For the core component of date provenance, the engineers evaluated that the blockchain-related solution could operate successfully in a tactical environment over radio waveforms and limited connectivity. The challenge there, Shahid said, is for the capability to work when users are minimizing their bandwidth usage, minimizing their compute usage and/or operating during times of disconnect.
“One of the challenges we’ve identified is really this connectivity piece,” he said. “Not having 100 percent of connection like when you’re at an enterprise level is obviously a very big challenge when you’re supposed to be pushing stuff up into a blockchain. So, we’re looking at a testing a couple of different options for how we can maintain some of this data and be able to combine it all together without losing that provenance.”
Meanwhile, the third part of the solution, the data integrity service, employs machine learning to detect anomalies, similar to a capability that Benchaaboun is developing. “The idea with that is we are informing the user of the goodness, that the level of trust taking place in their data,” Shahid said. “And providing [options] that our customers can use to take action if they would prefer that automated action.”
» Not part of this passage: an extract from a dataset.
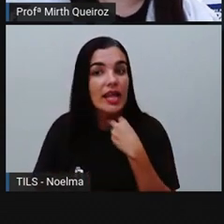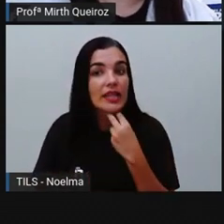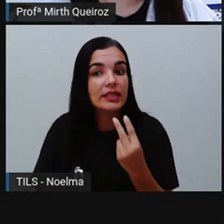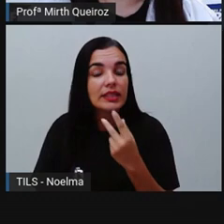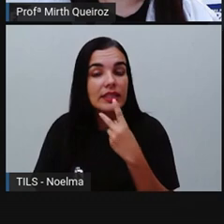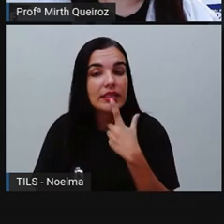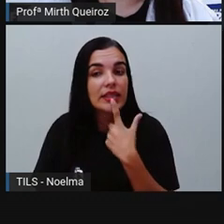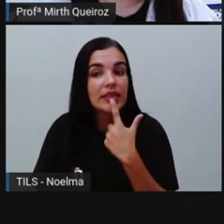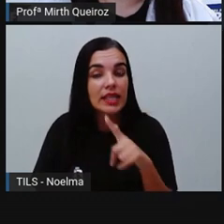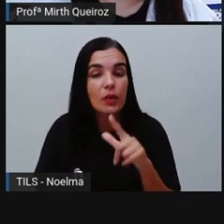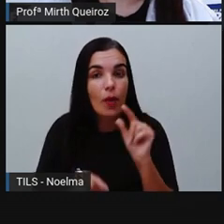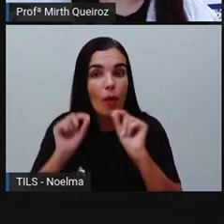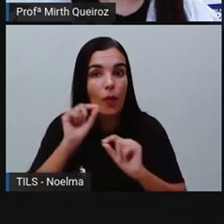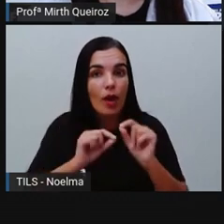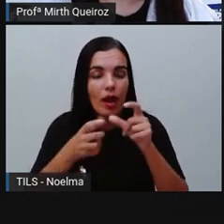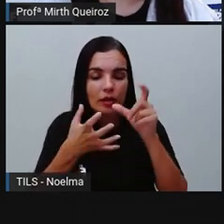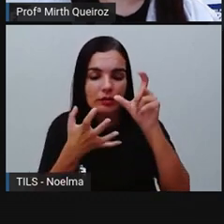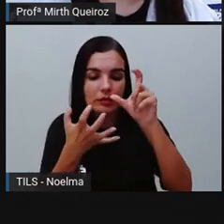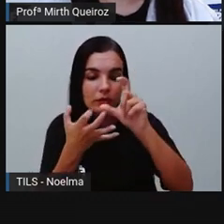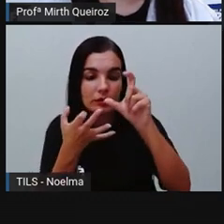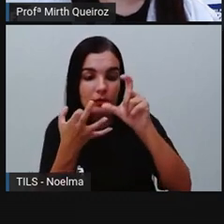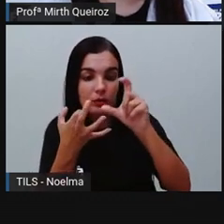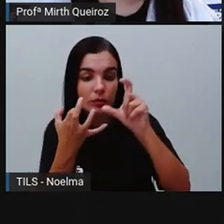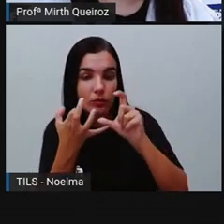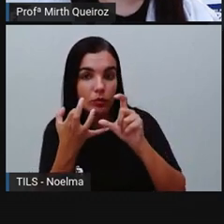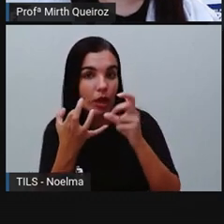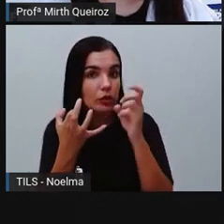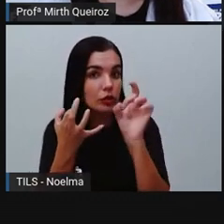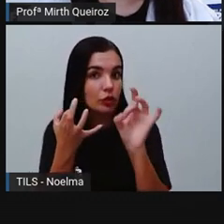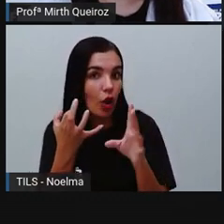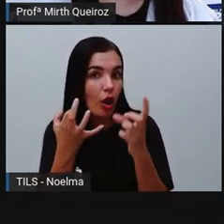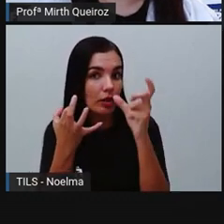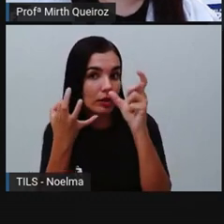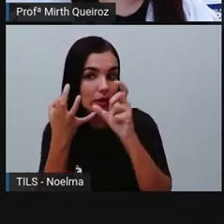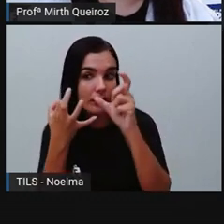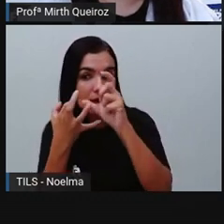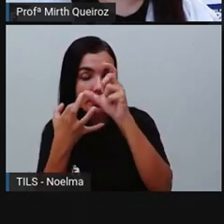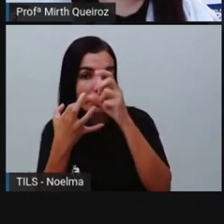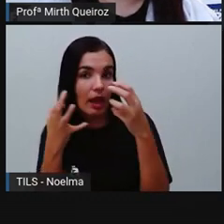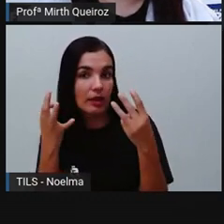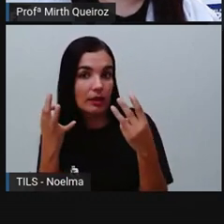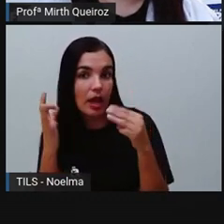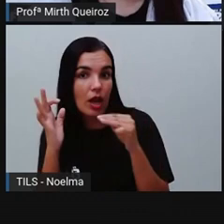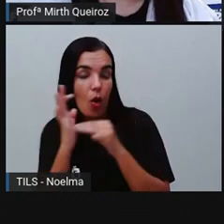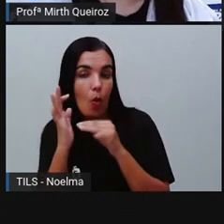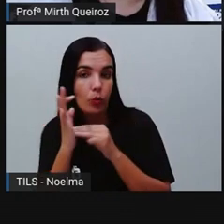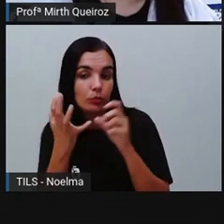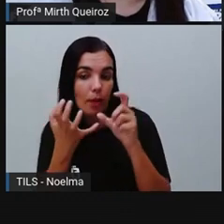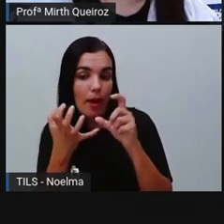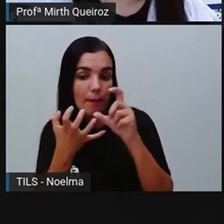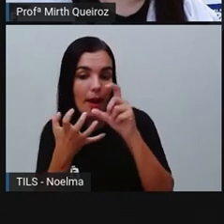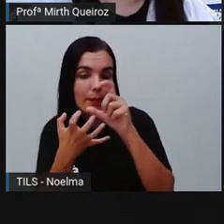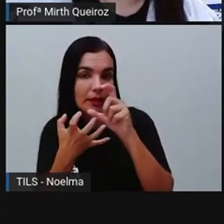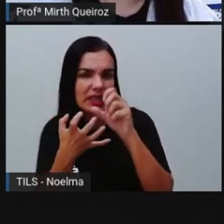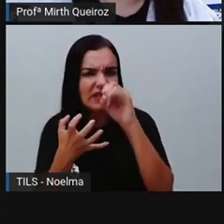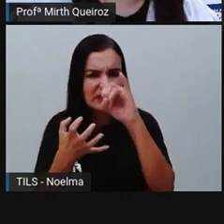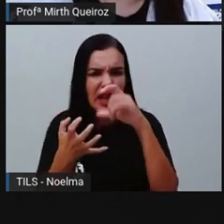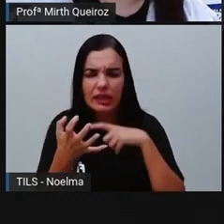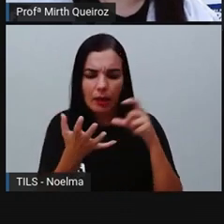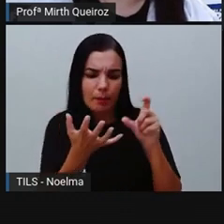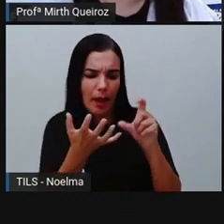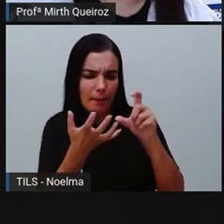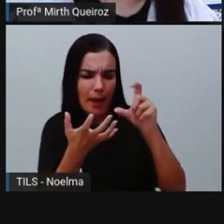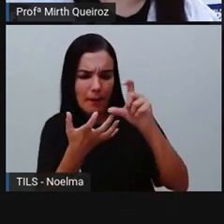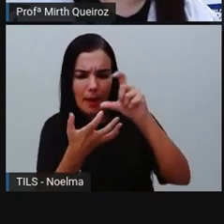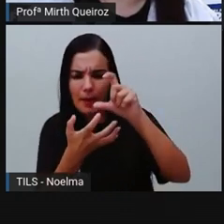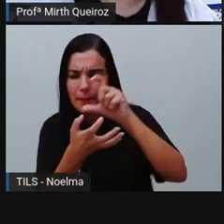sílaba tônica está localizada em uma das três últimas sílabas da palavra. Caso a palavra tenha várias sílabas,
Because this year’s evaluation at NetModX 21 was mostly a “white-coat” event involving C5ISR’s scientists, the engineers will next involve soldiers in the coming months to further develop the capability from their input.
“What I have seen evolve over the years is how the battlefield of the future is morphing,” said Chen. “The expectation is for military networks to operate in a heavily contested environment whether it’s denied, or interrupted in limited conditions, the adversary continues to attempt to infiltrate and attack our friendly networks and IT systems,” he said. “Our tactical cyber network defenders will need assistance to proactively defend the network at machine speed.”
As such, the C5ISR Center will continue to conduct research “into a more balanced, more effective human-machine team,” evolving commercial tools for that future battlefield. “The nature of the tactical environment with limited resources, in both manpower and machine power, make a lot of the commercial-end tools unviable,” Chen noted. “It is the center’s focus to help bridge the gaps by promoting these R&D efforts.